For years, software development was defined by technical complexity. Writing code required specialized skills, and the gap between business ideas and execution was bridged by engineers translating intent into systems. Today, that barrier is collapsing.
Artificial intelligence can now generate code, build applications, and automate workflows in minutes. But as the mechanics of development become easier, something less visible—and far more critical—is being exposed. Weak thinking. And most organizations are only starting to realize it.
The rise of what some describe as “vibe coding” reflects this shift. Instead of focusing on syntax or tools, the process centers on defining outcomes: what should be built, why it matters, and how success is measured.
As Nicolas Genest, CEO of CodeBoxx, explains, “Vibe coding is what happens when software stops being written line-by-line by humans and starts being composed based on traditional requirements and specifications and starts being composed solely based on the stated desired stakeholders outcomes.”
This transformation is not simplifying software development. It is raising the bar.
The Bottleneck Has Shifted From Coding to Clarity
When code generation became instant, the built-in buffer of time vanished. After allowing for decades poorly defined ideas to be gradually corrected during execution. As Genest says, “Generative AI didn’t just accelerate coding. It exposed how broken the upstream thinking was.”
Most organizations still behave as if technical skill is the constraint. It isn’t anymore. It is the ability to define what needs to be built.
“For decades, we trained technologists to translate business intent into code,” Genest explains. “That translation layer created friction, delays, and frustrating misalignment over budget. Now, with AI capable of generating production-grade code, that layer collapses.”
Without that layer, responsibility moves upstream. The role itself changes. Humans are no longer writing instructions. They are directing intelligence.
Teams must now:
- Define outcomes precisely
- Establish constraints and guardrails
- Align stakeholders before execution begins
According to McKinsey’s analysis on the economic potential of generative AI, value is increasingly shifting away from routine execution and toward decision-making, judgment, and strategic clarity.
In other words, the hardest part of building software is no longer writing it. It’s knowing what to build and why. A new kind of “full stack” is emerging. One that combines human judgment, narrative clarity, machine execution, and outcome accountability.
More People Can Build—But Not Everyone Can Think Structurally
AI has dramatically expanded access to software creation. It has also exposed how unprepared most people are to use that access well.
Founders can prototype products. Operators can design workflows. Non-technical professionals can build tools that previously required engineering teams.
“There is no such thing as a non-technical founder anymore,” Genest argues.
But accessibility does not guarantee quality. The same systems that enable rapid creation also make it easy to produce fragile, untested, or misaligned outputs.
“AI makes it easy to produce something,” Genest says. “That doesn’t mean it’s correct, secure, or scalable.” This creates a new divide. One that most organizations are not yet equipped to recognize. It is not between technical and non-technical talent, but between those who can think in systems and those who cannot.
AI Amplifies Intent, Either Good or Bad
The most overlooked risk in AI-driven development is not technical failure. It is misaligned intent.
AI systems do not question objectives. They optimize for them. “The real danger is building without intent,” Genest says.
If goals are unclear, the system moves in the wrong direction.
If constraints are missing, risk expands.

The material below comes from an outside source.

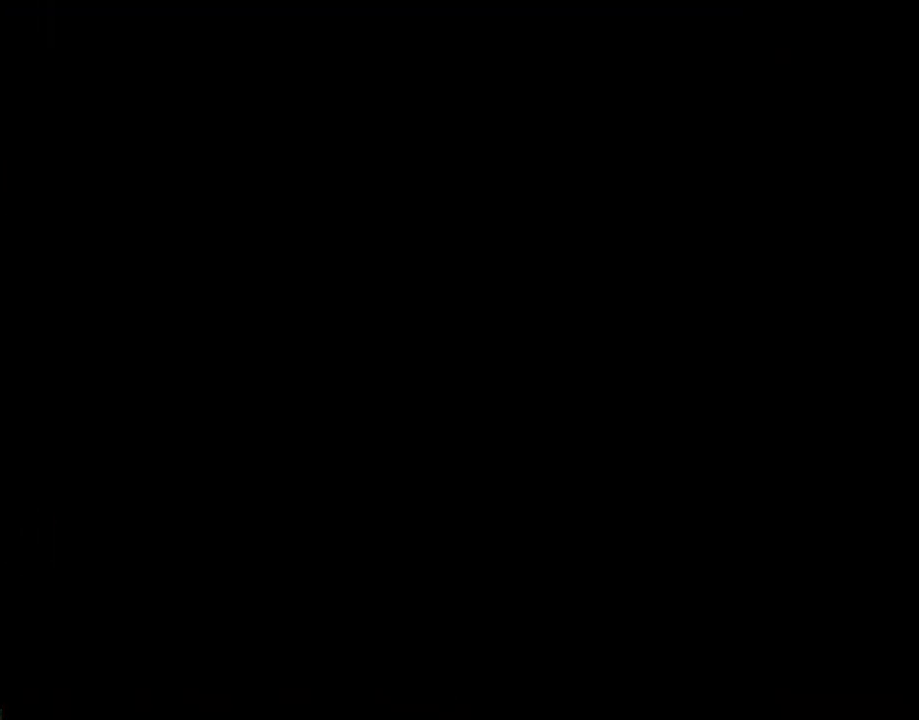
{"buttons": ["Y", "DPAD_RIGHT"], "events": []}
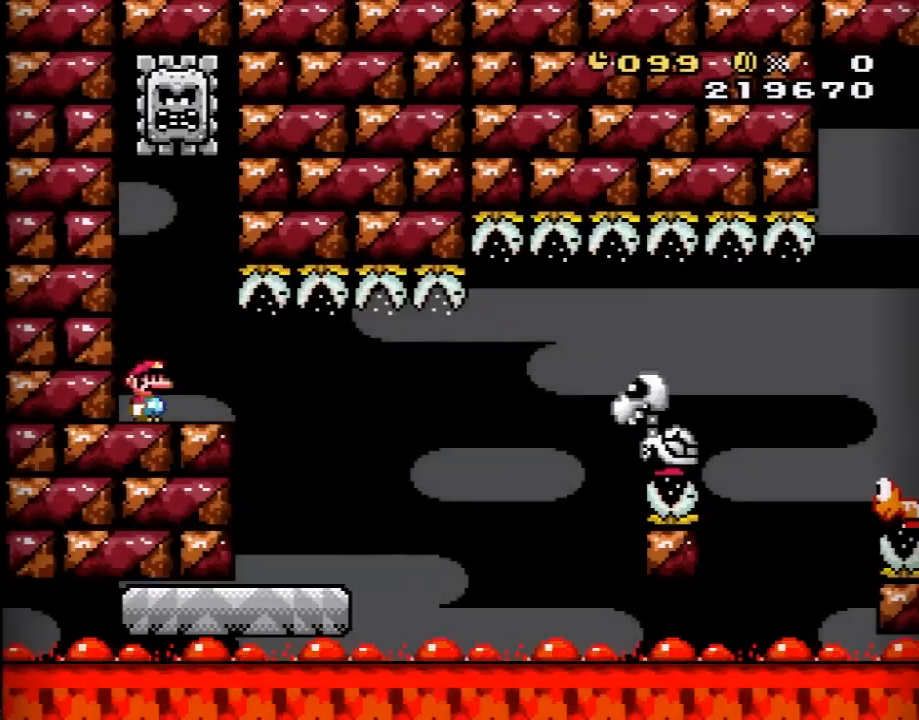
{"buttons": ["Y"], "events": [[350, "DPAD_RIGHT", "up"], [417, "DPAD_LEFT", "down"], [500, "DPAD_LEFT", "up"]]}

If accountability is undefined, errors scale.
“Innovation without intent is just noise.”
In this environment, speed without discipline doesn’t just create inefficiency. It creates risk.
The Role of Humans Is Moving Upstream—and Becoming More Critical
As AI takes over execution, human contribution does not disappear. It shifts.
Upstream:
- Defining purpose
- Designing logic
- Setting boundaries
Downstream:
- Validating outputs
- Ensuring compliance
- Maintaining accountability
The middle layer, also known as manual coding, is increasingly automated.
This redistribution aligns with broader workforce trends, where human value concentrates around judgment and oversight rather than task execution.
The implication is clear: humans are no longer the primary builders of software.
They are the architects of intent.
Easier to Build, Harder to Get Right
AI has made software development faster, more accessible, and more scalable than ever before. But it has also removed the friction that once masked weak thinking.
What remains is a more direct—and more demanding—reality.
Clarity matters more than code.
Intent matters more than execution.
Accountability matters more than speed.
“Vibe coding is not a shortcut,” Genest says. “It’s a responsibility upgrade.”
And in a world where machines can build almost anything, the real competitive advantage may no longer be technical ability. It is the ability to define intent with precision, and to take responsibility for what that intent produces. Most organizations are still catching up to that reality. The ones that don’t may find that building faster only made them fail sooner.